演習用文章
後からふと思ったが、ザックの容量はわたしと同じくらいで歩くテンポと雰囲気からして、もしかしたら高島トレイルを全踏破しようとしているんじゃないかと思われるような感じ。勝手にそう思い込み、ちょっと尊敬した。

駒ケ岳を過ぎて、1日目の目標は木地山峠辺りまで歩くことだった。タイムリミッドは暗くなる頃の18時まで、或いは疲れて歩きたくなくなるまでとした。
木地山峠までの道は地図に迷い易いと記されていて、記載通りに何度か道を間違えた。
その付近はシダ類の植物が腰の辺りまで茂り、尾根の形がわかりづらくなっているのだ。
それで尾根だと思って進んでいくと変に下っていくような、あれ、おかしいなという雰囲気になり、GPSで確認してみると違う尾根を下ってしまっているということが発覚し、また登り返して軌道修正するということを何度かやった。
そんなことで時間をくってしまったので木地山峠には届かないかなと思っていたら案外予定よりも早く着くことができた。
その付近はテン泊適地との情報があったのでその辺りで張ることを想定していた。腐葉土の開けた平な地面が多かったのでやはりバッチリ適地であった。

利用可能なデータ
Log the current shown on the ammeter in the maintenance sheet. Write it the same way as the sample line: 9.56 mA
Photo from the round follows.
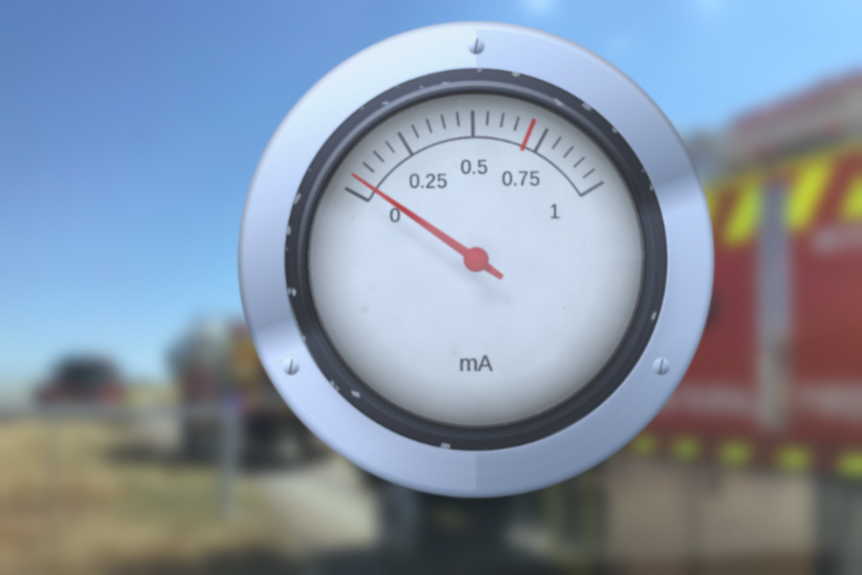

演習課題
山行を記した演習用文章によると、1日目の目標はどこまで歩くことでしたか。

課題の解答
木地山峠辺りまで歩くことでした。